Provided passage →

######

Oh, you poor things. The upcoming sculpture exhibition at Edinburgh’s Fruitmarket riffs off a phrase as humiliating, humorous, and aptly objectifying for a show comprised of objects (and, before you ask, not a conscious reference to Alasdair Gray’s novel). Poor Things interrogates the impact of social class on art and the artist, showcasing work from 22 artists. 

SNACK chatted to artists, and the show’s curators, Emma Hart and Dean Kenning about the impact of class on artistic decision-making, and sculpture that dents the viewer’s world; sculpture which demands to be seen whether the viewer likes it or not.

Of the decision to base the exhibition around sculpture, you’ve said the medium made the most sense as it occupies the same space as the viewer and is often made with found objects. For a total art noob, what does this mean?

Dean Kenning: Well, we both make sculpture so that’s the starting point. Emma and I have been friends for a long, long time. So we’ve talked about our art, and we’ve often talked about that in relation to class. When we were thinking about the show, we were thinking about the specificity of sculpture or people who make work out of things, rather than, you know, painting and creating representations. So that was the starting point. 

One thing about sculpture is that it’s in the same space as you [the viewer], it’s occupying the same ground, and it’s not in some sort of idealised space; you can bump into it. There’s no separation. That’s something we’re interested in, as well as things like the idea of its relation to manual work, using your hands, which has class connotations. Then there’s also the division between arts and crafts, where art is supposed to be superior to craft, those sorts of things. 

Penny Goring, Wrong Doll. Credit: Anne Tetzlaff

Emma Hart: [With sculpture] you can use things that you find in your life, you can reach for readymade stuff, and put it in a sculpture. I mean, certainly in the show, lots of the sculptures have recognisable features, so they’re not abstract, they can talk about the everyday. Also, when you encounter a sculpture that’s physically in your way, you have to walk around it. So even if you don’t want to look at it, you’re forced to, otherwise you’re gonna hit it. It interrupts your experience within the art gallery. So whether you want it or not, something happens when you look at a sculpture, even if it’s just that you’ve had to negotiate it.

Dean: There’s not this not such a distance [between viewer and artwork]. We’re against a certain notion of aesthetics as being about distance and a sort of serenity.

Emma: I don’t think you contemplate sculptures, you have to negotiate them.

Dean: As you know, the sculptures in our show aren’t like bronze sculptures and stuff like that. They’re often made out of very ordinary stuff, and are cheaply made for the most part.

You mentioned a disinterest in aesthetics; how do you think that impacts the viewer’s engagement with the work and their expectations?

######

Tasks to carry out →
1. List every person named in the interview about the Poor Things exhibition.
2. Write the next part of the interview about the Poor Things exhibition, picking up right after its final line.

######

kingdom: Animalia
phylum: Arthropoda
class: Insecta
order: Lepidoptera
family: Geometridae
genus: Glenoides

######

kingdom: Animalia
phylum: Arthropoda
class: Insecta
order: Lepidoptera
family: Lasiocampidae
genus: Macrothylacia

######

Results of the tasks →
1.
Alasdair Gray
Emma Hart
Dean Kenning
Penny Goring
Anne Tetzlaff

2.
Dean: I don’t know what people’s expectations are. There’s this sort of serenity in the gallery and a refinement, the whole thing is about a refined attitude and behaving in the right way, keeping your voice down. There’s a sense that the more boring work is, the more veneration is given. You’re supposed to treat work that’s given a lot of space and that you don’t quite understand as somehow being very important or of value. 

The sort of aesthetics we’re interested in are in terms of immediacy and recognition, work that really has a sense of life. We’ve chosen the artworks in the exhibition because although they relate to class and to the class background of the artists, they also have a positivity, a sort of energy. And that’s what we’re interested in, in our own work, and any work in general. So that’s what we’re hoping we’ve achieved.

Janette Parris, Skint 1996

And in terms of conversation, a big part of the exhibition is that you had conversations with the artists in front of their work which is then recorded. What were the standout discussions you had?

Emma: We haven’t had those discussions yet. The show opens on 4th March, so we won’t be in front of the work till the last week in February. I think that the notion of class is extremely slippery. People have a wide range of experiences. Instead of looking at the background of the artist, we wanted to look at the sculpture itself and see how their background perhaps manifests, the decisions they’ve made, and talk through the art with them. The aim is to understand their working-class experience through their work, rather than hearing stories from their childhood or thinking about class in terms of statistics.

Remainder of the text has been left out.